For any real number $~r~$, let $\lfloor r\rfloor$ denote the largest integer $~\leq r$.
For $a \in \Bbb{Z^+}, b \in \{0,1,2,\cdots,9\}$, I claim that
$$\left\lfloor\frac{(10a + b)^2}{10}\right\rfloor$$
is odd if and only if
$$\left\lfloor \frac{b^2}{10}\right\rfloor$$
is odd.
Proof
$$\left\lfloor\frac{(10a + b)^2}{10}\right\rfloor $$
$$= \left\lfloor\frac{(100a^2 + 20ab + b^2}{10}\right\rfloor \tag1 $$
$$ = 10a^2 + 2ab + \left\lfloor \frac{b^2}{10}\right\rfloor. \tag2 $$
The expressions in (1) and (2) above are equivalent because of the following principle:
if $P \in \Bbb{Z}$ and $r \in \Bbb{R}$, then
$$\left\lfloor P + r\right\rfloor = P + \lfloor r \rfloor.$$
Further, in (2) above, each of the first two terms is an even number.

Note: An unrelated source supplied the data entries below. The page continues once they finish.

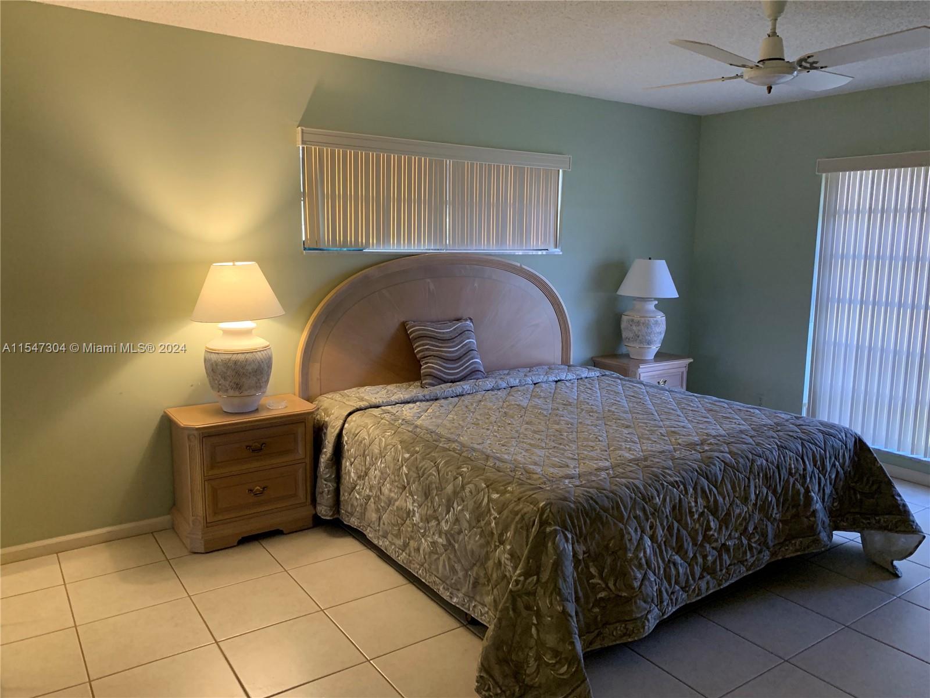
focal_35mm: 26
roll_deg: -1.0
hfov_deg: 67.3
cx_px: 465
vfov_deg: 53.1
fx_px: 699
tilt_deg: -8.2
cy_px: 349
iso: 320
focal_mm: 4.25
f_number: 1.8
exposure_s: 1/60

Therefore, the overall sum will be an even number if and only if the 3rd term is even.
With the claim established, the remainder of the answer to the posted question is supplied by the analysis already given by the OP (i.e. original poster).
That is, the OP has shown that for $b \in \{0,1,\cdots,9\}$, the only instances when
$$\left\lfloor \frac{b^2}{10}\right\rfloor$$
is odd are when $b \in \{4,6\}.$ Further, these are (also) the only instances where the rightmost (i.e. one's) digit of $b^2$ is $(6)$.